Бог весть. Но никогда они не шли обратно, а всегда шли туда, в одной и той же одежде для пасхальной погоды.
Всегда он говорил и улыбался, а она молчала и улыбалась, будто у неё ребёнок чуть не умер от порока сердца, а теперь держал маму за руку и тоже улыбался, но в кадр не вошёл из-за того, что улыбку мамы увеличили и послали на конкурс в эстонскую газету.
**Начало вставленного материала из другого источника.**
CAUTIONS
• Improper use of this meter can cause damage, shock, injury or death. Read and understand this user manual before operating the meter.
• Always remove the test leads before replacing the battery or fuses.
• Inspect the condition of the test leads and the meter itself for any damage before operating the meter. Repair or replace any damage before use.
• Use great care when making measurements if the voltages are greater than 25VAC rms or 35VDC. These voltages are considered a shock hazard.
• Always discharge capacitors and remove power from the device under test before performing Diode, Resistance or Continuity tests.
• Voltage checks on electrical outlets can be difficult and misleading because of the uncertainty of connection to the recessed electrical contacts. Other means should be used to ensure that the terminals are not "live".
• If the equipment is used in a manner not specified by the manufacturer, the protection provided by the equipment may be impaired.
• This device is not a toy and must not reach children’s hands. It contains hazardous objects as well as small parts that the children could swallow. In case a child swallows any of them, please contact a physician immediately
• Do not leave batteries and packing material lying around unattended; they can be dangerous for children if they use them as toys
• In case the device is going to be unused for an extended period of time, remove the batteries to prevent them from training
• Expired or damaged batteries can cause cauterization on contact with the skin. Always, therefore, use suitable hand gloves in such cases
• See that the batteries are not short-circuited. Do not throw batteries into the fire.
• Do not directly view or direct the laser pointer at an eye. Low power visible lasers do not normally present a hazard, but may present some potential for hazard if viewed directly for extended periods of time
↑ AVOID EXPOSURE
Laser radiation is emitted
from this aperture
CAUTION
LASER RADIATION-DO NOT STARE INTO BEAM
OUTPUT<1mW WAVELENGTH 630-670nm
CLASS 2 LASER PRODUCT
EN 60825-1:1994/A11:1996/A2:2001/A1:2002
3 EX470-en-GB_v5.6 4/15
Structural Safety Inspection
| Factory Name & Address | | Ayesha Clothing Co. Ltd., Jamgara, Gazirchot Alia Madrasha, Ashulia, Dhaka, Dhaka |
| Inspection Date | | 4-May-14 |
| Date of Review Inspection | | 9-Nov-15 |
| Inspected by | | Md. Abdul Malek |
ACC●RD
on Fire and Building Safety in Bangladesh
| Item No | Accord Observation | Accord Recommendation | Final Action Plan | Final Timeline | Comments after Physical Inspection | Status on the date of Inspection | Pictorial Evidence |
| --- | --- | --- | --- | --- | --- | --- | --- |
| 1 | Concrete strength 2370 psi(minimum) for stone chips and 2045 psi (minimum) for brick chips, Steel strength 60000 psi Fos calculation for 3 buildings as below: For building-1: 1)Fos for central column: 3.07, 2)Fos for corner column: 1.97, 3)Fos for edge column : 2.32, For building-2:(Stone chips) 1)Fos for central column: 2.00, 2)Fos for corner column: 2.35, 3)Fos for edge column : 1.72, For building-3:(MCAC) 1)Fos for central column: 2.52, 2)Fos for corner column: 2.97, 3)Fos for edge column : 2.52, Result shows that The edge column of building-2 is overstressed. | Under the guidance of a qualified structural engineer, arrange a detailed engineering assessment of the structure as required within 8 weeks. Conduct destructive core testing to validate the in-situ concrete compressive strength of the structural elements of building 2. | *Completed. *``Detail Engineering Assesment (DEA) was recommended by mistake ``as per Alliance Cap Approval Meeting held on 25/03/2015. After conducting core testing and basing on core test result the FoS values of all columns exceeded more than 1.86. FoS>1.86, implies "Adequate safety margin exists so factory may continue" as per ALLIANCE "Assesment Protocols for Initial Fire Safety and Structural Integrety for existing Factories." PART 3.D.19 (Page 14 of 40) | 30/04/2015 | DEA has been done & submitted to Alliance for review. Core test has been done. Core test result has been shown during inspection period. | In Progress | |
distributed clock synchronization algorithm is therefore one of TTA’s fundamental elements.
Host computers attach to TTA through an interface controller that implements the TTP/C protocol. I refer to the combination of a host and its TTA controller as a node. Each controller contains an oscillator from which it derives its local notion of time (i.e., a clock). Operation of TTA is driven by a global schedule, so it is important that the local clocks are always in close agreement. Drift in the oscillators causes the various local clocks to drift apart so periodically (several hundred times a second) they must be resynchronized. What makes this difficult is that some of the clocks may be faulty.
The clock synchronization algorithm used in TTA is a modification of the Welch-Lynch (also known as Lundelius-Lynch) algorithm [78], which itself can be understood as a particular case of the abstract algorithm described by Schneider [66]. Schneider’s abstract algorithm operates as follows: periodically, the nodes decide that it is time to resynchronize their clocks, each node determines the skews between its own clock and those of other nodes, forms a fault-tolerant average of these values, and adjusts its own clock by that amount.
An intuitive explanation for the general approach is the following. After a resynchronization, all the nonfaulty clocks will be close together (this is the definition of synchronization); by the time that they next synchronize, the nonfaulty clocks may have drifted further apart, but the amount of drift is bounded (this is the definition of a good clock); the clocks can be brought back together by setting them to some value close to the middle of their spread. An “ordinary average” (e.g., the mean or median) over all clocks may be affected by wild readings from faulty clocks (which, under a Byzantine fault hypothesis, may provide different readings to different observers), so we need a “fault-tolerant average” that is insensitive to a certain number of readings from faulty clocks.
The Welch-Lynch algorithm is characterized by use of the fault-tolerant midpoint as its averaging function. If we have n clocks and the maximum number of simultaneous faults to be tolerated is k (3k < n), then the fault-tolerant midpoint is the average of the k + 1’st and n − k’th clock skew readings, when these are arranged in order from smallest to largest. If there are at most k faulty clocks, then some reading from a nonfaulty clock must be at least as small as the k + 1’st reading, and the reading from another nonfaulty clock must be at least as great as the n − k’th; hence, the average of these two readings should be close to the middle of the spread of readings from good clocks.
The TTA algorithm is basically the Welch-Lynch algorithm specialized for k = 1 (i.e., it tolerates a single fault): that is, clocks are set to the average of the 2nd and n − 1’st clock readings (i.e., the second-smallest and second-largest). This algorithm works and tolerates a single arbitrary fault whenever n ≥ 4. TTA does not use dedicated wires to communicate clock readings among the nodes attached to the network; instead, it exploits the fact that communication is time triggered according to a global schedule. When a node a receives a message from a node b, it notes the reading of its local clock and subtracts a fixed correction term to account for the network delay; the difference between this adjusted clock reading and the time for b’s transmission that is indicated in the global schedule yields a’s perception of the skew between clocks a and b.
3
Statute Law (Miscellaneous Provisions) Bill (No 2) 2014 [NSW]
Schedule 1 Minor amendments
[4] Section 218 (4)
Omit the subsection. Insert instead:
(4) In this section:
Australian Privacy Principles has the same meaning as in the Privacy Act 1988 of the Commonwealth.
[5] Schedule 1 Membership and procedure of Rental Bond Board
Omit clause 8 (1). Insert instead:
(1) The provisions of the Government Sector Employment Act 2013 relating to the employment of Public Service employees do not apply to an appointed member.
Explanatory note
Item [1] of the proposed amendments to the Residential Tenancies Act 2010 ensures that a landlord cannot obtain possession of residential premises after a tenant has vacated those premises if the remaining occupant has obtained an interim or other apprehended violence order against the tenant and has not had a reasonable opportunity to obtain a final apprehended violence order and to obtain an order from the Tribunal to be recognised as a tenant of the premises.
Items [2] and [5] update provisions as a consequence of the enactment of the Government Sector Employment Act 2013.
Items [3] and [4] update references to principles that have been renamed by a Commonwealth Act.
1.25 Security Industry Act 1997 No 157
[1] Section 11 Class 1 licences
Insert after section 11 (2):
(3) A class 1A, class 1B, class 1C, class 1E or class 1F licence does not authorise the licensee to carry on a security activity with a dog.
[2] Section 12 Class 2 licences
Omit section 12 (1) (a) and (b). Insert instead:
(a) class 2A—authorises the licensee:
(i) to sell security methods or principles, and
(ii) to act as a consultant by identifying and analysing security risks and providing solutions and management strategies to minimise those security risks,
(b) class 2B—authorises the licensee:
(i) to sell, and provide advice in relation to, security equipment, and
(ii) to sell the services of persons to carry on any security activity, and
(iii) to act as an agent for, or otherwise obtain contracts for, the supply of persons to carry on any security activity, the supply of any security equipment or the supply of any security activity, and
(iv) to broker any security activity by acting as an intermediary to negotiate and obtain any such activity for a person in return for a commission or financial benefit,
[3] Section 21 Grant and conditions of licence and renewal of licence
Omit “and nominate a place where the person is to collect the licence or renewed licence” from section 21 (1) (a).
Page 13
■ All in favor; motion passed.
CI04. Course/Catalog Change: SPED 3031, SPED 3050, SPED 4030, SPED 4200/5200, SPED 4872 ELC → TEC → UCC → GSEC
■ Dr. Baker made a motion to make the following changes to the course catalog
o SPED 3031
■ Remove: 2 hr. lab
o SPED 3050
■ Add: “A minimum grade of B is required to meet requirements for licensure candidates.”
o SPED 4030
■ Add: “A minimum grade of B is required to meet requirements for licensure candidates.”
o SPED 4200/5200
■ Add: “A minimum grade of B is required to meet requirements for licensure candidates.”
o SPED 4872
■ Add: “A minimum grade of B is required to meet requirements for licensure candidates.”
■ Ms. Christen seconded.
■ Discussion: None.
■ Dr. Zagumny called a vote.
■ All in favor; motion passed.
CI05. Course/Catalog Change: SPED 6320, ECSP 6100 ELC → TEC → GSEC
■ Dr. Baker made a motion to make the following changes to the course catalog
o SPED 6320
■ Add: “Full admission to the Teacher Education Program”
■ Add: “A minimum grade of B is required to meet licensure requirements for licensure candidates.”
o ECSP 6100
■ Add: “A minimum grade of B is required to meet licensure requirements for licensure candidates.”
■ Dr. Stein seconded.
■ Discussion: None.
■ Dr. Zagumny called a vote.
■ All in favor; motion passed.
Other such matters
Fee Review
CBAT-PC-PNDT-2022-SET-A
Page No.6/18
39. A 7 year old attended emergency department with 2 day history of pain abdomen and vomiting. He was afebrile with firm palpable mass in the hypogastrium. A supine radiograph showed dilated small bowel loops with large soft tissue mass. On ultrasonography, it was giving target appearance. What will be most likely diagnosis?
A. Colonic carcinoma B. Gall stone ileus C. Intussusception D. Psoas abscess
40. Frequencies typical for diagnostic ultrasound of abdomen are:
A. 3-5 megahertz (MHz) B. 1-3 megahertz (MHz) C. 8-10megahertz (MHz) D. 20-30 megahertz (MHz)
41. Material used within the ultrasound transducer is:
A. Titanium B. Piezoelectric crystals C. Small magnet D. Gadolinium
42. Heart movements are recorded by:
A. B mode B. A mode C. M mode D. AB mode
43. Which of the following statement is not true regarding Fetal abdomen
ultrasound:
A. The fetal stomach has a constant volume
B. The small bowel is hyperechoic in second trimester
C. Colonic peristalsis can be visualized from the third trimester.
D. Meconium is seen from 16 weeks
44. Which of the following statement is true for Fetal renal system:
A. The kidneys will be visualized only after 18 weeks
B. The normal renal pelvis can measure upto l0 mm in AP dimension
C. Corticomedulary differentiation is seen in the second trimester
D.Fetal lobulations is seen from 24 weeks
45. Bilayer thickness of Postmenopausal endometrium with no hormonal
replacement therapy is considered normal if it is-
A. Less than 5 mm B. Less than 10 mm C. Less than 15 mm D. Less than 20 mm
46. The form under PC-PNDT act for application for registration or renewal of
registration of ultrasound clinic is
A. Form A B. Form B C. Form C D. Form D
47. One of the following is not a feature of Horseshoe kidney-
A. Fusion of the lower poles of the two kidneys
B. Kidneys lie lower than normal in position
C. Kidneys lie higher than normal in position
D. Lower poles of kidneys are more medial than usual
Всегда у него были руки в карманах, а у неё на груди, локти в ладонях, а их волосы сплетались в вымпел, летящий по юго-западному ветру.
На редкой работе я проводил месяц, а там — пока дочка не стала читать, хотя за безработицу уже не сажали, не направляли и не клали.
И все три года — мела ли метель по глетчерам площади, порхала ли капустница на экране еловой аллеи, расшибался ли дождь о дорогу, отбирал ли ноябрь рентгеновские отпечатки каблуков у вереницы человекомуравьёв с бурлацкой тоской в глазах, — он не прекращал своего речитатива, а она не поднимала ресниц, и оба улыбались как дети при виде медвежонка, хотя их седину стало видно даже сквозь муть стекла.